What is required => Please render the part of the records that opens with the line containing "NOS Journaal: Afl. 105" and closes with the line containing "dagelijks nieuwe filmpjes. Deze film" as a Markdown table, with a column "Row" numbering each line and a column "Line" holding its text; leave out blank lines.

Records to process =>

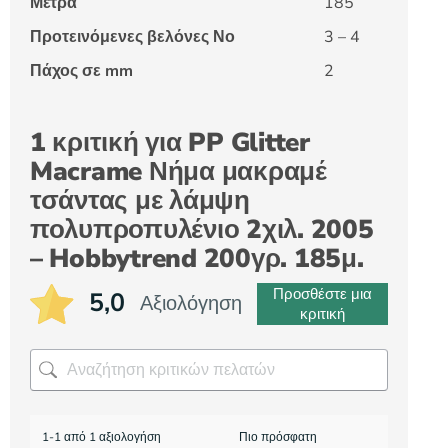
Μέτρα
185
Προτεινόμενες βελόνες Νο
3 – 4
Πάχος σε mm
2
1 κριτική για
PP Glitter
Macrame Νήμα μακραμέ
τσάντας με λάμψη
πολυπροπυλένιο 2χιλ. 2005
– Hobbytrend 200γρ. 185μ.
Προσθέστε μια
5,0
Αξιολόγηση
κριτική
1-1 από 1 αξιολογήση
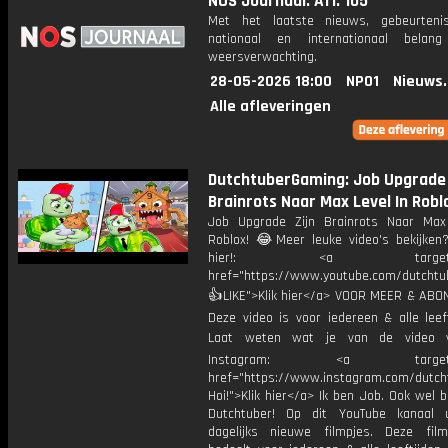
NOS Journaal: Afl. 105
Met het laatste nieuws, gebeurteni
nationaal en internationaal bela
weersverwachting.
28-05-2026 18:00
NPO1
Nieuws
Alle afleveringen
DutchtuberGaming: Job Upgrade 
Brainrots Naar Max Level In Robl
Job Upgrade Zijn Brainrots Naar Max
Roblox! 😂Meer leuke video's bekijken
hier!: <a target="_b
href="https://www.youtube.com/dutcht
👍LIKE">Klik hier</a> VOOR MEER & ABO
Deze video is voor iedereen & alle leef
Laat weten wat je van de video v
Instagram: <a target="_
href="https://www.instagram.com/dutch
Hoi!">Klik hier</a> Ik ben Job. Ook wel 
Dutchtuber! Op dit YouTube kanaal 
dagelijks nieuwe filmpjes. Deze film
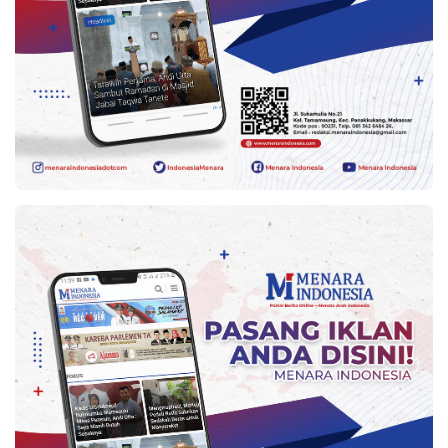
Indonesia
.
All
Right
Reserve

...

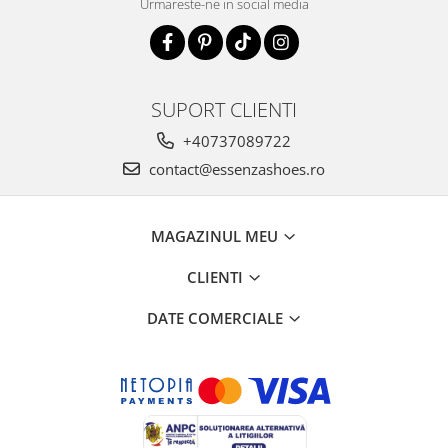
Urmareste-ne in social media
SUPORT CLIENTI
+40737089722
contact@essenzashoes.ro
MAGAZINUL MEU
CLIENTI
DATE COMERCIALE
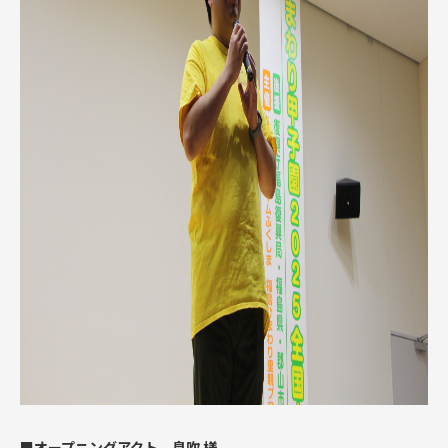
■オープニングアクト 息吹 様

Answer to this task =>
| Row | Line |
|---|---|
| 1 | NOS Journaal: Afl. 105 |
| 2 | Met het laatste nieuws, gebeurteni |
| 3 | nationaal en internationaal bela |
| 4 | weersverwachting. |
| 5 | 28-05-2026 18:00 |
| 6 | NPO1 |
| 7 | Nieuws |
| 8 | Alle afleveringen |
| 9 | DutchtuberGaming: Job Upgrade  |
| 10 | Brainrots Naar Max Level In Robl |
| 11 | Job Upgrade Zijn Brainrots Naar Max |
| 12 | Roblox! 😂Meer leuke video's bekijken |
| 13 | hier!: <a target="_b |
| 14 | href="https://www.youtube.com/dutcht |
| 15 | 👍LIKE">Klik hier</a> VOOR MEER & ABO |
| 16 | Deze video is voor iedereen & alle leef |
| 17 | Laat weten wat je van de video v |
| 18 | Instagram: <a target="_ |
| 19 | href="https://www.instagram.com/dutch |
| 20 | Hoi!">Klik hier</a> Ik ben Job. Ook wel  |
| 21 | Dutchtuber! Op dit YouTube kanaal  |
| 22 | dagelijks nieuwe filmpjes. Deze film |